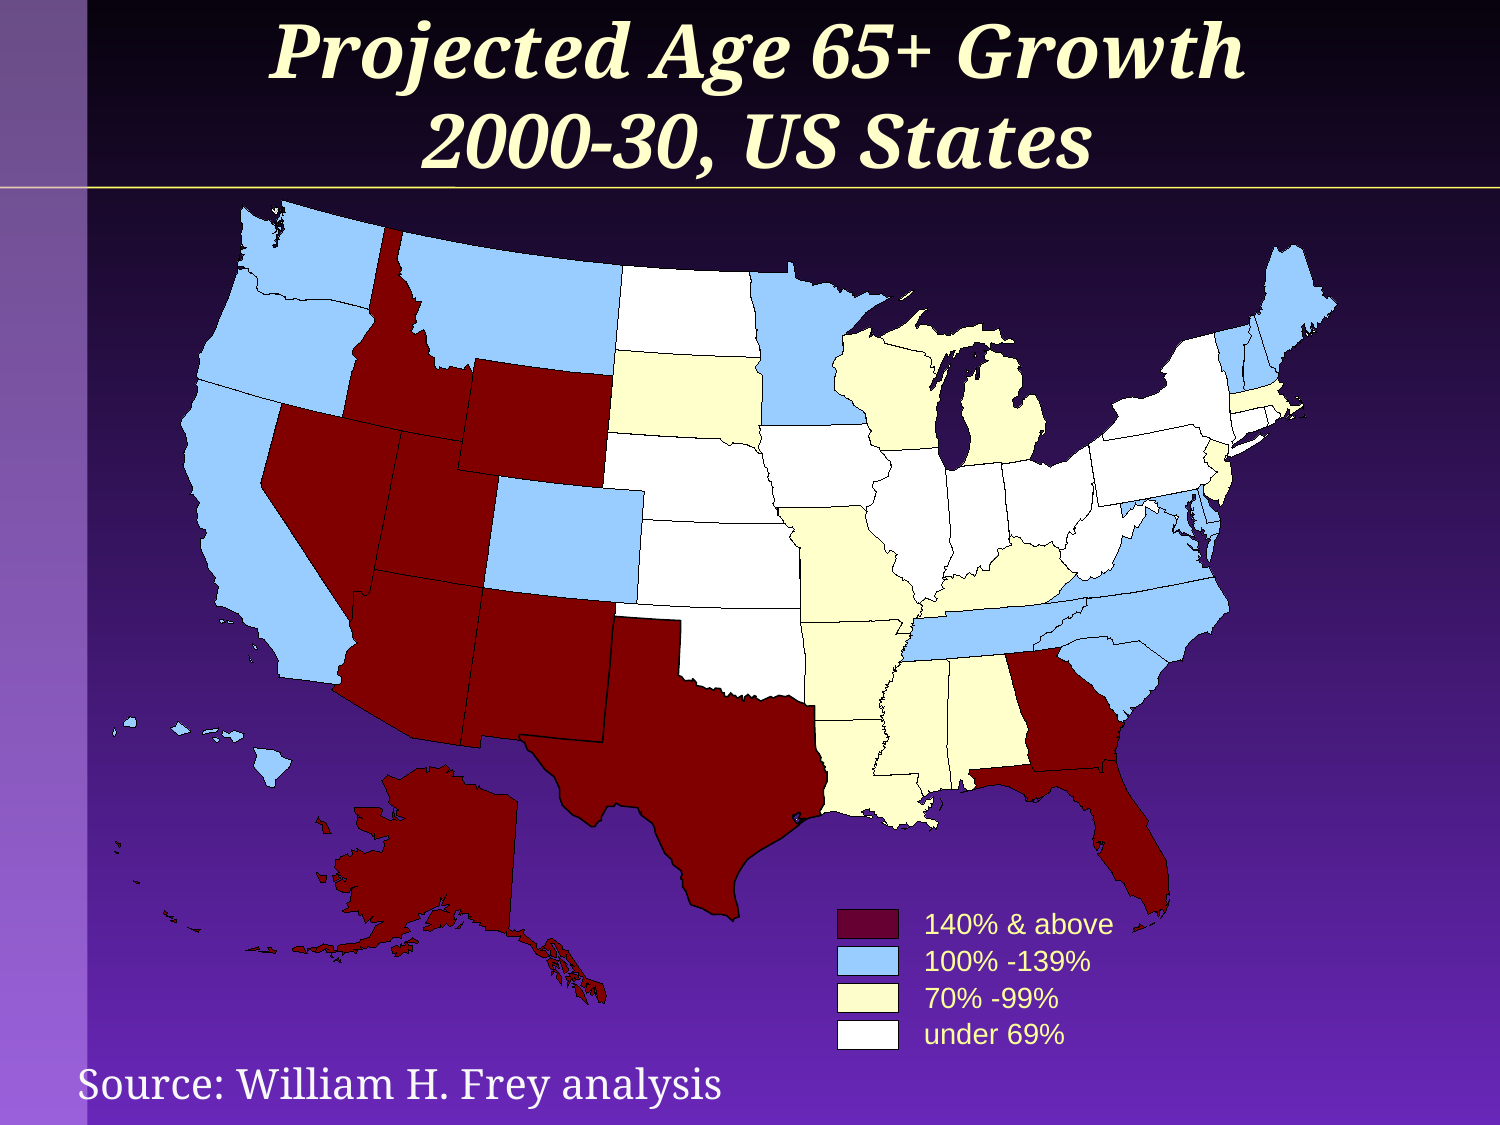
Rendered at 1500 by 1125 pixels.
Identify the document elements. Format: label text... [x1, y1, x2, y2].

text_box Projected Age 65+ Growth 2000-30, US States [37, 37, 1500, 150]
slide_number Source: William H. Frey analysis [62, 1049, 763, 1113]
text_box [812, 887, 1114, 1069]
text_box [112, 199, 1338, 1005]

──────────────────────────────

Work required
Your answer must be an exact copy of the records, minus any pictures.

Response area
Rendered at 1500 by 1125 pixels.
Identify the document elements. Format: label text... [x1, y1, x2, y2].

text_box Projected Age 65+ Growth 2000-30, US States [37, 37, 1500, 150]
slide_number Source: William H. Frey analysis [62, 1049, 763, 1113]
text_box [812, 887, 1114, 1069]
text_box [112, 199, 1338, 1005]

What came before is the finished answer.